Apicil réalise chaque année un baromètre de l’absentéisme en collaboration avec le cabinet JLO. Sa cellule médicale suit les dossiers d’arrêts, notamment ceux de plus de 90 jours, ce qui permet d’identifier la montée des pathologies psychologiques et le poids des TMS dans les absences prolongées.

Deux repères chiffrés à garder en tête

  • 4,41 % de taux d’absentéisme en 2024, contre 4,27 % en 2023, selon le baromètre Apicil-JLO (source: Apicil/JLO).
  • +117 % de maladies professionnelles liées aux RPS entre 2019 et 2023, d’après l’Assurance Maladie.

Lecture croisée des études : écarts de mesure, même direction

Les résultats du baromètre Apicil sont confortés par d’autres analyses du marché. Une étude WTW France situe l’absentéisme à 5,1 % en 2024 et identifie également les risques psychosociaux comme moteur principal de la hausse. Les chiffres ne sont pas strictement comparables du fait des différences de périmètre et de méthodologie, mais la trajectoire ressort identique : davantage d’arrêts longs, une part croissante des pathologies psychologiques et des TMS, et des organisations mises à l’épreuve.
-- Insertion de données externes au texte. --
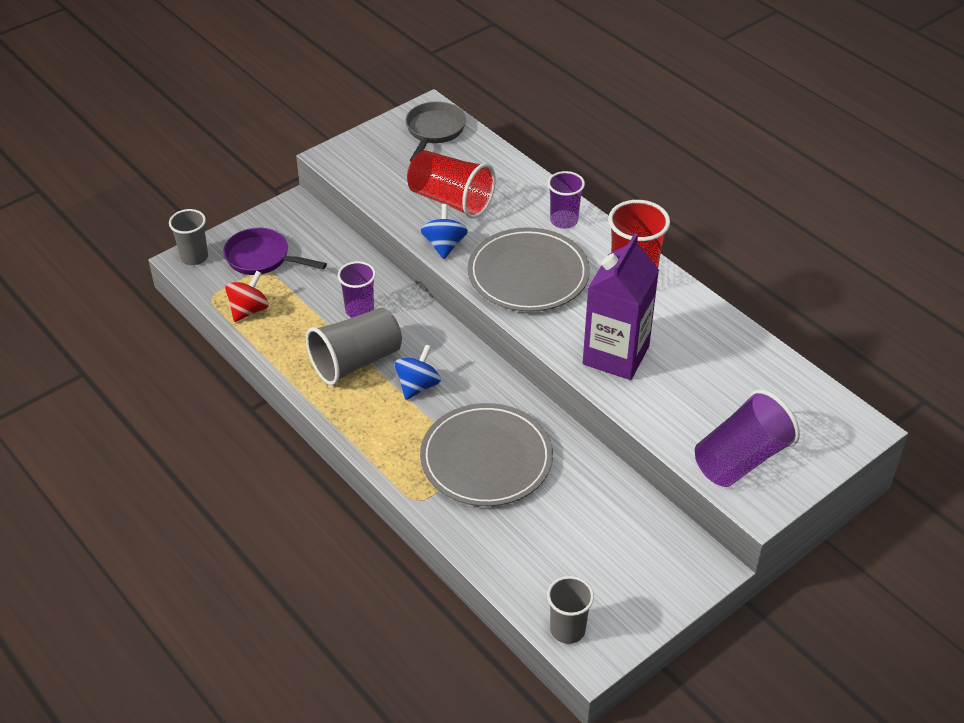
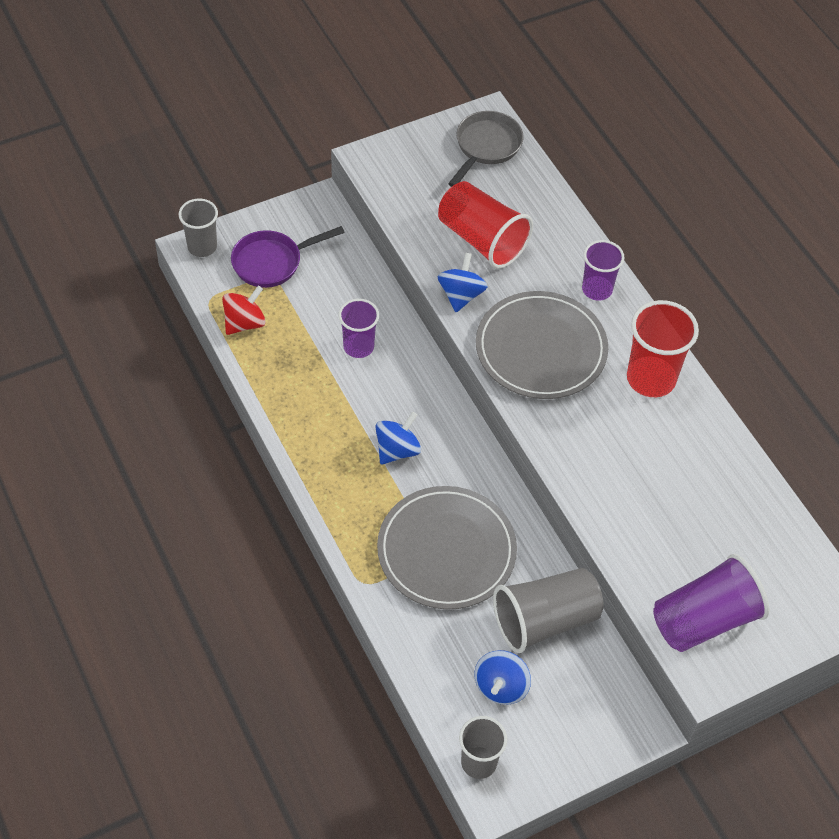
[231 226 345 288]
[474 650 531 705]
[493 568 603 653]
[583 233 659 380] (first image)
Dans le secteur public, l’écart est plus prononcé, avec 6,1 % d’absentéisme contre 5,1 % dans le privé, ainsi qu’un allongement des arrêts pour motifs psychosociaux. Le diagnostic confirme une tension spécifique aux grandes collectivités territoriales, où l’hétérogénéité des métiers et la taille des effectifs rendent l’action de prévention plus complexe.

L’Insee, dans son édition 2024 dédiée à l’emploi et aux revenus du travail, rappelle enfin que certaines données 2022 sur les accidents du travail pourraient être sous-estimées, ce qui appelle à la prudence pour lire les séries temporelles. L’augmentation des incapacités liées à la santé mentale et aux conditions de travail, elle, reste un signal robuste.

Les baromètres d’assureurs, de cabinets et les données publiques ne reposent pas sur les mêmes bases. Les différences portent sur le champ couvert, les définitions des motifs d’arrêt et les modes d’agrégation. Pour piloter, privilégier les tendances convergentes et l’évolution interne à l’entreprise plutôt que les comparaisons brutes entre sources.

2024-2025 : stabiliser la trajectoire, condition d’un regain de productivité

Si la hausse 2024 est contenue, la poussée des maladies professionnelles et des arrêts longs impose un changement d’échelle dans la prévention. Les engagements formalisés, comme la charte soutenue par le ministère du Travail et portée par l’Alliance pour la santé mentale, doivent désormais s’ancrer dans les pratiques quotidiennes des entreprises et collectivités.

Les signaux sont connus, les leviers aussi. La stabilisation évoquée par certains experts suppose un pilotage outillé des RPS et des TMS, une attention accrue aux populations les plus exposées et des parcours de reprise plus fluides. C’est à ce prix que l’absentéisme pourra refluer et que la productivité s’en trouvera, in fine, renforcée.

Cap sur la prévention, le management de terrain et l’évaluation régulière des actions pour transformer la tendance en atout de compétitivité.